The approach of Verkruysse et al. for their analysis of the attenuation by blood in a port wine stain is similar to ours although there are some important differences to note.¹⁷ They use absorption and scattering coefficients and anisotropic factors that are linearly scaled according to the volume fraction of each material in the total mixture. The nonlinear aspects of increasing attenuation from greater vesicular blood volume is reflected in their correction factor $C$. They then use these new mix coefficients to directly calculate the attenuation coefficient of a mixed model according to Eq. (4) (see Table 2). We linearly scaled the scattering and absorption coefficients according to the volume fraction of each material in the total mixture, which results in the transmission coefficient being linearly scaled according to volume fraction.
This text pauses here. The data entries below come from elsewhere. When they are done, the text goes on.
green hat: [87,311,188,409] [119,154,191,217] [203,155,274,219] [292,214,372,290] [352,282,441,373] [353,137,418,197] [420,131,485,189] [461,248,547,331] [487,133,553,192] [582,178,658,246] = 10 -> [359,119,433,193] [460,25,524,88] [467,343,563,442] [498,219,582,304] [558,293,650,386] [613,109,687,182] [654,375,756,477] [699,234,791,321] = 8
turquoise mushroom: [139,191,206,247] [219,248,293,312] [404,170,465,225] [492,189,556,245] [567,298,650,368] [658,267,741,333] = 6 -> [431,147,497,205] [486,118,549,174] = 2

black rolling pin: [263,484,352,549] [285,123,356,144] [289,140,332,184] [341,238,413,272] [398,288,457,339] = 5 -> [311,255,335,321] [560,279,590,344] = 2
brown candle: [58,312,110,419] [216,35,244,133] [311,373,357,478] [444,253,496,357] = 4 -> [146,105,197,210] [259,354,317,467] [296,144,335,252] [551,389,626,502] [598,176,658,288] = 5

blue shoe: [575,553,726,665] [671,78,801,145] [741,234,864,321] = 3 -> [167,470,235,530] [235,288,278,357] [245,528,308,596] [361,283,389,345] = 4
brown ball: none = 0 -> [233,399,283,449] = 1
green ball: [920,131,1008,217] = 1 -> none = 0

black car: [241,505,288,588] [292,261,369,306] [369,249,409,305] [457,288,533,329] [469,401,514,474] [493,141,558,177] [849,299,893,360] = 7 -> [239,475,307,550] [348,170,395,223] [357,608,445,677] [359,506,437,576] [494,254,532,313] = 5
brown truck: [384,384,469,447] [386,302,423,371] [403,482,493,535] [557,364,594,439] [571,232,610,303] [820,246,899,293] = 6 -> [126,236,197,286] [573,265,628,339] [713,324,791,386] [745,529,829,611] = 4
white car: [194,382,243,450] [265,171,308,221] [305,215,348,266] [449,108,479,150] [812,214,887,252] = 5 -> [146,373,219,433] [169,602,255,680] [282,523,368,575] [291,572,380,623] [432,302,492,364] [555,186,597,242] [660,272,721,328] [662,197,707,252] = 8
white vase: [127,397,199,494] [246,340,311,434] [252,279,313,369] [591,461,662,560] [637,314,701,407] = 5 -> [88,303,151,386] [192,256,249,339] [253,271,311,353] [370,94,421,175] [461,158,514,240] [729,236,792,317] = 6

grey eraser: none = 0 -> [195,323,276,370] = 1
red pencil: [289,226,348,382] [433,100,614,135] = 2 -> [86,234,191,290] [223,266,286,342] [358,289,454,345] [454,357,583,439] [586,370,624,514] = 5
However, we only use the rescaled transmission coefficient for the propagation distance and the selection window for which material to interact with since both of these parameters are dependent on all materials within the entire model. We did not rescale either ${\mu }_a$ or ${\mu }_t$ in the absorption factor (${\mu }_{\mathrm{a}}/{\mu }_t$), and we do not rescale the anisotropic factor, $g$. Our model is based on discrete events where a photon packet interacts with one material at each event. Both the absorption and anisotropic factors depend solely on the given event and, therefore, can only be based on the coefficients and factors of that one material.

Returning to the issue of the packing factor and its effects on ${\mu }_s$ introduced in Sec. 3.3, depending on whether a pure material is tightly packed or not, the nonlinear results could be mitigated or intensified. The results shown in Fig. 4 from the blood and water mixed model should not be affected as neither of the materials are tightly packed. However, in the case of the epidermis and blood mixed model, there should be some variations in the results once the packing factor is taken into account because tissue, such as epidermis, is considered to be tightly packed. By adding blood to a model of pure epidermis, we are essentially making the epidermis cells less tightly packed until we reach the model of pure blood. Reducing the packing factor, $W_p$, of epidermis lowers the ${\mu }_s$ of epidermis, and in turn, lowers the ${\mu }_t$ of epidermis as well [Eqs. (2) and (7)]. Since ${\mu }_t$ of epidermis is already lower than that of blood (Table 1), the difference between the ${\mu }_{t}s$ of the two materials becomes even greater, and thus, we should see the nonlinearities become more pronounced based on previous arguments.

5.

Conclusions

We have developed a Monte Carlo homogeneous mixed model and have studied how light should attenuate in such a material. We have found that the linear scaling of attenuation coefficients found in layered models does not hold when materials are homogeneously mixed together. In cases, such as those involving blood or plasma, where there is no clear boundary between constituents or the constituents are mixed together in a fluid, it may be necessary to use a mixed model to derive the total attenuation coefficient with the required accuracy. This is especially true if the ${\mu }_t$ values of the materials differ by an order of magnitude or more; otherwise, a layered model may be sufficient.